Sinopse: Em um romance de surpreendente modernidade, o grande escritor do romantismo se joga de corpo e alma contra a pena de morte. Composta de um texto principal – o diário dos últimos dias da vida de um condenado –, de uma peça na qual personagens inventados por Victor Hugo criticam ferozmente a obra (prefácio à edição de 1829) e de um longo panfleto em defesa da causa (prefácio de 1932), esta edição vem contribuir para um debate em torno de uma discussão que alguns ainda tentam reviver no Brasil. Redigida em primeira pessoa, sentimos como um soco no estômago a voz de alguém que compartilha nossa existência por um tempo determinado.
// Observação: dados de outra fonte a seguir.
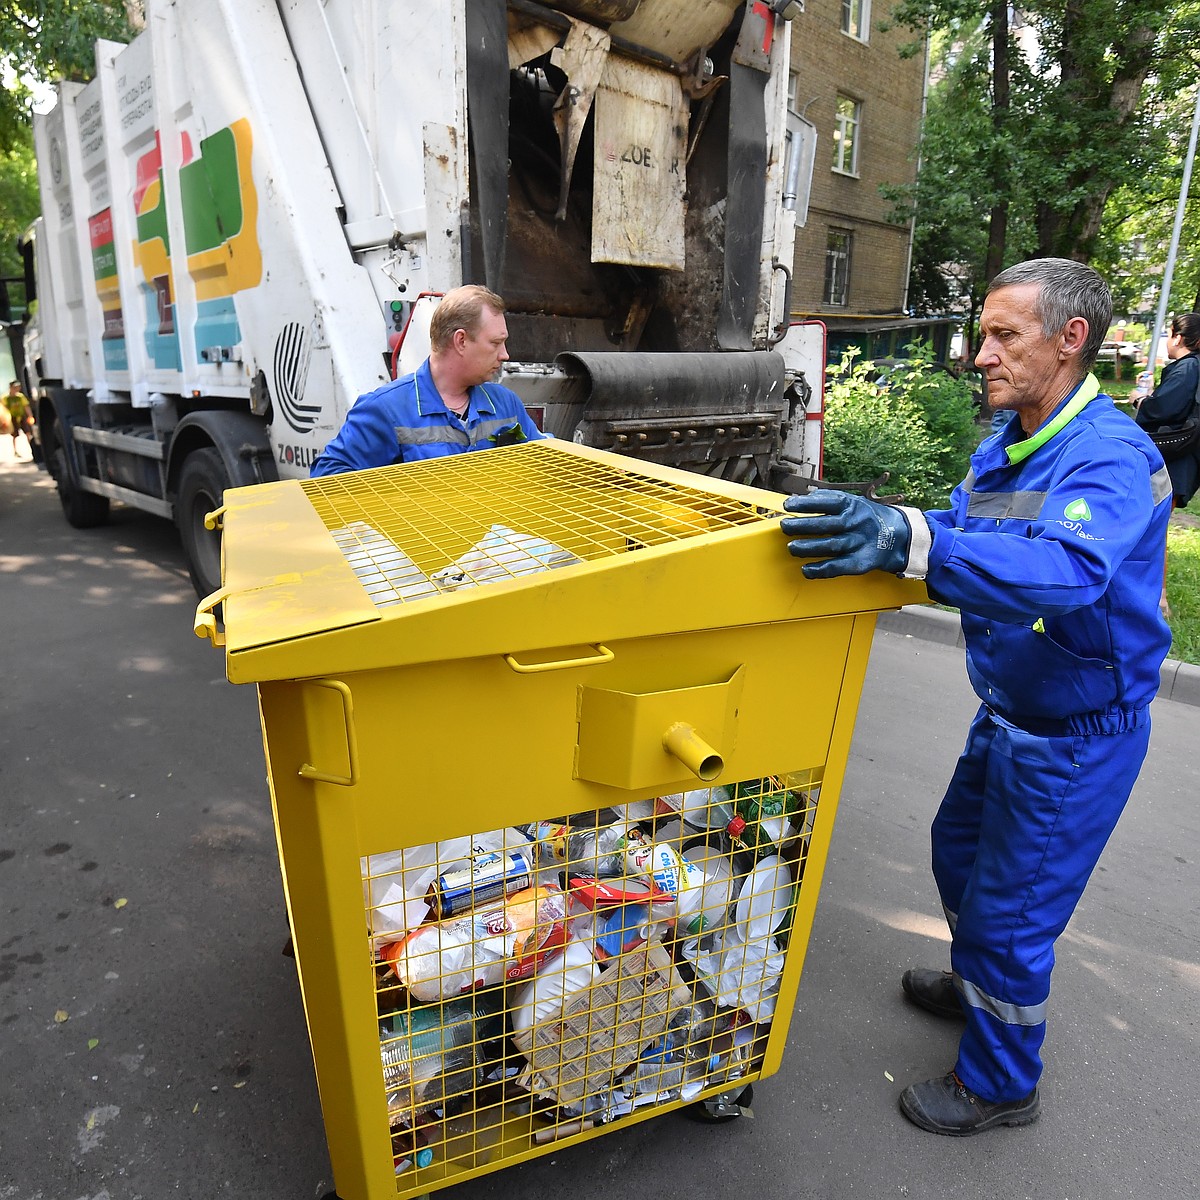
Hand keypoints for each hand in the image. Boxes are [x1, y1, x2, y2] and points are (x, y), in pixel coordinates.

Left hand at [780, 489, 911, 578]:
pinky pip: (838, 567)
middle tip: (784, 527)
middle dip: (802, 526)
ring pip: (830, 546)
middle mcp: (856, 523)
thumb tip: (800, 499)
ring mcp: (859, 543)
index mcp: (853, 506)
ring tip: (791, 548)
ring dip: (808, 548)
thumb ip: (829, 501)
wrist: (901, 536)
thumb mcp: (854, 503)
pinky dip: (821, 569)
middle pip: (825, 525)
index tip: (788, 505)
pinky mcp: (861, 562)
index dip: (805, 504)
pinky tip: (806, 570)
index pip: (826, 502)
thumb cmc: (869, 518)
Logo sua cabeça será ceifada pela famosa engenhoca do doutor Guillotin e irá rolar para o cesto que as apara após a decapitação. Num ambiente de trevas, assistimos na própria descrição do condenado hora a hora aos preparativos de sua morte, à sorte de seus companheiros mais felizardos dos trabalhos forçados, à derradeira visita de sua filha que não o reconhece e o afasta ("o senhor me machuca com essa barba"), ao despojamento de seus últimos pertences para companheiros de "fortuna", etc. A obra foi escrita em menos de três meses sob influência de uma execução em Paris à qual Victor Hugo assistiu em 1825.
O último dia de um condenado vivia ali há anos, esperando que eu o tirasse da estante para alguma coisa mais que limpar e reorganizar o acervo. Eu o comprei em uma promoção, sem qualquer indicação ou pista de seu conteúdo, apenas pelo nome do autor, que também é responsável por O corcunda de Notre Dame (1831) e Os miseráveis (1862).
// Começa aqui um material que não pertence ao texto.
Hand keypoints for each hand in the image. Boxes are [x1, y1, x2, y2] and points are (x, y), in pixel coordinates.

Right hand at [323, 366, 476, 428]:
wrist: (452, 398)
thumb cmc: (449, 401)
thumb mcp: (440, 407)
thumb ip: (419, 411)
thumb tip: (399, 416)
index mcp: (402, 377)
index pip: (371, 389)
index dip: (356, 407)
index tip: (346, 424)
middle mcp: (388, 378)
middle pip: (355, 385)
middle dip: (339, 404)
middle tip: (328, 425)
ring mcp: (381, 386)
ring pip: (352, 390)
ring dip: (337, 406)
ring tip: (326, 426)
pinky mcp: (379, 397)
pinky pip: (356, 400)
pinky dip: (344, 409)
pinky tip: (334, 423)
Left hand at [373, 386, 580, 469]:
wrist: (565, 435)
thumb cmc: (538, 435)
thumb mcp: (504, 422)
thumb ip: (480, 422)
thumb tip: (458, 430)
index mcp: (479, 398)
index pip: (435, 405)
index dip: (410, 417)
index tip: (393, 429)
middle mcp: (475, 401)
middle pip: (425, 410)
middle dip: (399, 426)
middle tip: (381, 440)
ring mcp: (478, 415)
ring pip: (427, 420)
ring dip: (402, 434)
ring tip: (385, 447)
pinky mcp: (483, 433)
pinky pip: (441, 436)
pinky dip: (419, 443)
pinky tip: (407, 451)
Esses dois títulos eu não li ainda, mas já vi filmes baseados em suas histórias. Conheço o autor francês pelos versos que inspiraram a canção do Frejat que era um dos hinos da minha adolescência.
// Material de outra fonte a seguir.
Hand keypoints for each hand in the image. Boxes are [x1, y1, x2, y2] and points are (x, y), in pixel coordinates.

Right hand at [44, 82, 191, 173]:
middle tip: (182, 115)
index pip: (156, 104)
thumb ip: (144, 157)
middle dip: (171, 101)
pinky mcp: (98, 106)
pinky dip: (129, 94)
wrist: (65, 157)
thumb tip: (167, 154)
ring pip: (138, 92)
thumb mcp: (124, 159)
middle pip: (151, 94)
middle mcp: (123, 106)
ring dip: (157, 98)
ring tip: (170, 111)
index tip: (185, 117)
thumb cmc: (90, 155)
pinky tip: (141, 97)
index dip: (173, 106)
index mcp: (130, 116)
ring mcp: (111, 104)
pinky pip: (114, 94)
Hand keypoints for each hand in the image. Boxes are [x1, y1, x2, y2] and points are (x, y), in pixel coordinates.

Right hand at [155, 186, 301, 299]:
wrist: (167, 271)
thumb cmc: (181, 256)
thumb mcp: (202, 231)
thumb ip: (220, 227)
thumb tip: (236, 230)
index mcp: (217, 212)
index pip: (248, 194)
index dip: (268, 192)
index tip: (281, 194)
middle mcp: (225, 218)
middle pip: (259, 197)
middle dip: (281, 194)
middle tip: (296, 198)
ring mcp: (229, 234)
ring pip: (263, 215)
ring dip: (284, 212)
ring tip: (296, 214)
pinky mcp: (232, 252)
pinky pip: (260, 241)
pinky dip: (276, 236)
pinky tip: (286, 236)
Subestimei O último dia de um condenado. Por isso, passei à sua frente tantos outros livros – até aquisições bem recentes. Mas o último carnaval serviu para o nosso encontro. E que encontro!
Nessa obra, acompanhamos a narração dos últimos dias (não só um) – as últimas seis semanas, para ser exata – de um homem condenado à morte na guilhotina em Paris, no século XIX.